[[ PROVIDED INFORMATION, beginning ]]

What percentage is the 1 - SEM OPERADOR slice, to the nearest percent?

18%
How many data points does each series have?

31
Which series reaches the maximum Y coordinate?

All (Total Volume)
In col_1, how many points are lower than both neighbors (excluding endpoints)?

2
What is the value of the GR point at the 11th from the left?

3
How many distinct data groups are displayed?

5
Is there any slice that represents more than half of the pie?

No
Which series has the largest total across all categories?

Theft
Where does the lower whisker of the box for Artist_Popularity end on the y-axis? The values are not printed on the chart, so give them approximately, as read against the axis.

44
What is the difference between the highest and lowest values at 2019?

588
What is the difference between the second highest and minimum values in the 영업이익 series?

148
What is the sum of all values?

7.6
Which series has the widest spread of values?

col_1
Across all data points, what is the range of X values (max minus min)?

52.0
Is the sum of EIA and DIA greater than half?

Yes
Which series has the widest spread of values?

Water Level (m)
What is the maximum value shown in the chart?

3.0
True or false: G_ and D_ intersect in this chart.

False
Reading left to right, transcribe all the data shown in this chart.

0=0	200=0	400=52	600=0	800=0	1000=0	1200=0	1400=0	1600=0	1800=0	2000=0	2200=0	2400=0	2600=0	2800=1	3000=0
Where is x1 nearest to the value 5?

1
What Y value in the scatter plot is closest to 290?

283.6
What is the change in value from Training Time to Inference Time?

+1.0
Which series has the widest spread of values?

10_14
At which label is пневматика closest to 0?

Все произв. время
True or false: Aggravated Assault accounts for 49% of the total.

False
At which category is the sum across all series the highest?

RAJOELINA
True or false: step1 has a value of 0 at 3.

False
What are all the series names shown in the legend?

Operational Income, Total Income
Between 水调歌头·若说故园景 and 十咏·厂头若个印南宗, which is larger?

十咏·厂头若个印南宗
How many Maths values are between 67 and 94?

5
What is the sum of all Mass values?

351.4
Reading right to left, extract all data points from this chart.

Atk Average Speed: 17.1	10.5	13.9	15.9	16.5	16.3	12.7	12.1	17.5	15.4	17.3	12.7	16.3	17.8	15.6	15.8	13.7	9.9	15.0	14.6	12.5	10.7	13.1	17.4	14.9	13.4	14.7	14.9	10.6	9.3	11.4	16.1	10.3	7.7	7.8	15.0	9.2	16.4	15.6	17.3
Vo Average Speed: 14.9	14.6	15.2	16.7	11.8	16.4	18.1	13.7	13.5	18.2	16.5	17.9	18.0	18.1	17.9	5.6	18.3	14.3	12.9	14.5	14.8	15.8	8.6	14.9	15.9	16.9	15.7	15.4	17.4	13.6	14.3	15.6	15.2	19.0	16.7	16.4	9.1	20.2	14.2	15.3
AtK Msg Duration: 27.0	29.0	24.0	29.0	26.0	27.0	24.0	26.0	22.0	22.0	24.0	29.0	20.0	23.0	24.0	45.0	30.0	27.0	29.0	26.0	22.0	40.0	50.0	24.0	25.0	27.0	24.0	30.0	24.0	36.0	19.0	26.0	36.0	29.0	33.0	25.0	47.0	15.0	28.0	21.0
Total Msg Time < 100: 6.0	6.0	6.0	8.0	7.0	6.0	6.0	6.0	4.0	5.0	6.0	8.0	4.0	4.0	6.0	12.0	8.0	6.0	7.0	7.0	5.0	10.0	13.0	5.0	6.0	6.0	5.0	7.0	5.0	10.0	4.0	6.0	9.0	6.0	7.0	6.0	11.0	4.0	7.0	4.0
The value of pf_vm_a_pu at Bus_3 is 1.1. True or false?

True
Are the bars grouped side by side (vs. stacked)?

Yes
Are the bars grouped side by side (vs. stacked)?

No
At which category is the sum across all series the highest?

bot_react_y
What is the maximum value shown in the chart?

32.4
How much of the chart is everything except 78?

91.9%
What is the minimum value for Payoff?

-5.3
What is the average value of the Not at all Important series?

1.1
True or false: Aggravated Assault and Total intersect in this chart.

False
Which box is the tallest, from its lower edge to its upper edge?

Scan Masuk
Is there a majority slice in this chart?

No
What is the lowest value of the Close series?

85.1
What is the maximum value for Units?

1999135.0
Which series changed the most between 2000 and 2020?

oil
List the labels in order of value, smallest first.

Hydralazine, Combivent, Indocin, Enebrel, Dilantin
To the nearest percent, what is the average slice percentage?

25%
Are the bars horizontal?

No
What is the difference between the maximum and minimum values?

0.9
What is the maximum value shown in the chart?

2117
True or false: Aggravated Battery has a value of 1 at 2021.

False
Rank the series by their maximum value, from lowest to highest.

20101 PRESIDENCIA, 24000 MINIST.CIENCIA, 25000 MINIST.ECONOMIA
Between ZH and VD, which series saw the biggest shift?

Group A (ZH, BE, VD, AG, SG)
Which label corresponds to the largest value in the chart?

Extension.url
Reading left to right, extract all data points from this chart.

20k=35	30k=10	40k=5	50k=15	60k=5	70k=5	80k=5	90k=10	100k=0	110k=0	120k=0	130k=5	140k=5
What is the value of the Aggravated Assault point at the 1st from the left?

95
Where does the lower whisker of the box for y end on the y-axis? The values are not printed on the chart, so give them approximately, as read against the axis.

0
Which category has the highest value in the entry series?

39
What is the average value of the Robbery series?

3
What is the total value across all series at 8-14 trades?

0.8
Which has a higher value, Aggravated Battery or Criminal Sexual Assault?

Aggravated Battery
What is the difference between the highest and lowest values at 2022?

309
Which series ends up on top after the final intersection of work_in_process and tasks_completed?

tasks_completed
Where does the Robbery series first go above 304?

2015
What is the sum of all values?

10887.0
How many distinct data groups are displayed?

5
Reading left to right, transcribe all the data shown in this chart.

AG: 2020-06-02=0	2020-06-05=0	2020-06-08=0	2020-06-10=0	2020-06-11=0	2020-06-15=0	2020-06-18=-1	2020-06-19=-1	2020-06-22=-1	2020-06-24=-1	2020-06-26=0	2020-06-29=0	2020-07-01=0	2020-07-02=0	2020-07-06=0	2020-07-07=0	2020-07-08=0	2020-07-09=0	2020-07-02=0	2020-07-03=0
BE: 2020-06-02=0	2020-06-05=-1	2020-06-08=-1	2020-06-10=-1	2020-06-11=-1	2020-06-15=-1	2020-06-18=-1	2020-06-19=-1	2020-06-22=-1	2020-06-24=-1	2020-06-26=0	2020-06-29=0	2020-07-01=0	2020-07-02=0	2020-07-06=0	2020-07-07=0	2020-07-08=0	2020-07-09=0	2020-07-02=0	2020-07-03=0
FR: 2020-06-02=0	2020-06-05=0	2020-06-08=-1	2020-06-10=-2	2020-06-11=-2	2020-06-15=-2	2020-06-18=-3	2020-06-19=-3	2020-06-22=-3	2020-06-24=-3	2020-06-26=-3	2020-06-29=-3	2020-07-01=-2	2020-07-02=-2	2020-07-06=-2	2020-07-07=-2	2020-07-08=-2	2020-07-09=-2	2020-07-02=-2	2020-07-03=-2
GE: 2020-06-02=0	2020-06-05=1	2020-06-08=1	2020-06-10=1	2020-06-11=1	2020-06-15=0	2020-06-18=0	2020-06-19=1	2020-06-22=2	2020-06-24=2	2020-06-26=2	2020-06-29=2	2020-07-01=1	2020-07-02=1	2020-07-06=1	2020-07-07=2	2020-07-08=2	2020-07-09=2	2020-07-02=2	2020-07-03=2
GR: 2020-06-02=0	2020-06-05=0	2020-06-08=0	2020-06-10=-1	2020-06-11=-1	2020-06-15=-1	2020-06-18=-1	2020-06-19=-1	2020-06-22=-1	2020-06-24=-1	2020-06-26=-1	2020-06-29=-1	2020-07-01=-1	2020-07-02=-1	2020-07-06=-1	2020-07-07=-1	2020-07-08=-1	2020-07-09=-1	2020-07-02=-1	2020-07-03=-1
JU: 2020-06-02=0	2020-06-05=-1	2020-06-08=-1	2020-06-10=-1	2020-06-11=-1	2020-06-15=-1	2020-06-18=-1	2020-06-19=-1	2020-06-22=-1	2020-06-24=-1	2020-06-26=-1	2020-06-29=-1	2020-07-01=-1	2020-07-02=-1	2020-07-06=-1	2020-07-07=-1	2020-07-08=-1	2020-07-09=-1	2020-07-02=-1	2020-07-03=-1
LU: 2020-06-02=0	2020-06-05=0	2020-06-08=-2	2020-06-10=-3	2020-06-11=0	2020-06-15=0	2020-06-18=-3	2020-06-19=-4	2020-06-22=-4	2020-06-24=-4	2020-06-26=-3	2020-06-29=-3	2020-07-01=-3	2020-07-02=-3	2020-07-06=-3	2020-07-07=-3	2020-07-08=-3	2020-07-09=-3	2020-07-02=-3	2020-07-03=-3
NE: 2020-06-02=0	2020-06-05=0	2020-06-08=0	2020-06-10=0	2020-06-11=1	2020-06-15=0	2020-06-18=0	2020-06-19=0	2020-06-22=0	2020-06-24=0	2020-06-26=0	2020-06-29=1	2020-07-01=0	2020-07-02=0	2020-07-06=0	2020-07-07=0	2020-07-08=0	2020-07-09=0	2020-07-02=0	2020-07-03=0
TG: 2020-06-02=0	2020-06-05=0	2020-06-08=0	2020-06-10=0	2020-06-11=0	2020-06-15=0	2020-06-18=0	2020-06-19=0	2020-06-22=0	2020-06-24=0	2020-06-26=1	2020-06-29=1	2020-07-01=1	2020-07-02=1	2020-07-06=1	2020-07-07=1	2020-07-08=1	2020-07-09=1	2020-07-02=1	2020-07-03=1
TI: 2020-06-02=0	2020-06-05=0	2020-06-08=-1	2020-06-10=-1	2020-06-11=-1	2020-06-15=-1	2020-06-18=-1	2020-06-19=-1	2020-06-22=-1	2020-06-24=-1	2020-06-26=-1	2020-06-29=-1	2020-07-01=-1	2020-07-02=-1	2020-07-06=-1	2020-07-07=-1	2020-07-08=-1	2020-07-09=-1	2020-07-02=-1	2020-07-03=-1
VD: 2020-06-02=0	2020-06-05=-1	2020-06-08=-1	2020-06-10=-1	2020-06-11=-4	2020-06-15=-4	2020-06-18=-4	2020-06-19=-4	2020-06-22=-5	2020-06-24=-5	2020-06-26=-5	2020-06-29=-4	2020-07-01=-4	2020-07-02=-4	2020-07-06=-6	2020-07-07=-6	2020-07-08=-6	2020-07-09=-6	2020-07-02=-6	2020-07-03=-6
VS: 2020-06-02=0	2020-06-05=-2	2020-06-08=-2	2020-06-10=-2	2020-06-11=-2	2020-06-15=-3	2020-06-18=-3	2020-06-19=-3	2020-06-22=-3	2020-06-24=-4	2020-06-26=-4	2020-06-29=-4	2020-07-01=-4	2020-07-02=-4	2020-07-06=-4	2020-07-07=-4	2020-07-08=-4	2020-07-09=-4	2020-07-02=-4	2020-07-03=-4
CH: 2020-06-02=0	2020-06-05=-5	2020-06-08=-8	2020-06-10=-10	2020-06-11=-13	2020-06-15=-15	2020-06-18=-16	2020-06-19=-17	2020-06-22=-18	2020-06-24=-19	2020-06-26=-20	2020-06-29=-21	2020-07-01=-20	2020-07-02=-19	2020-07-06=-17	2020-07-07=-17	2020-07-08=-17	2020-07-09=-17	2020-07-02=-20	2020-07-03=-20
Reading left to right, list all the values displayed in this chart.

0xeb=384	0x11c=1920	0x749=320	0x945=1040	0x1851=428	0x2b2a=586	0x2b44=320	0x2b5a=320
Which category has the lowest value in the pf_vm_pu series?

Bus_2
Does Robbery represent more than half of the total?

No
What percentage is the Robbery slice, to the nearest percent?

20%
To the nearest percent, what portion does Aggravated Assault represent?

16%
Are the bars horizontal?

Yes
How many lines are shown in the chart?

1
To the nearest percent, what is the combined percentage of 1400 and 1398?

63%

[[ PROVIDED INFORMATION, end ]]

Pick out every line in the material above that contains the word "difference", and copy each of those lines.

What is the difference between the highest and lowest values at 2019?
What is the difference between the second highest and minimum values in the 영업이익 series?
What is the difference between the maximum and minimum values?
What is the difference between the highest and lowest values at 2022?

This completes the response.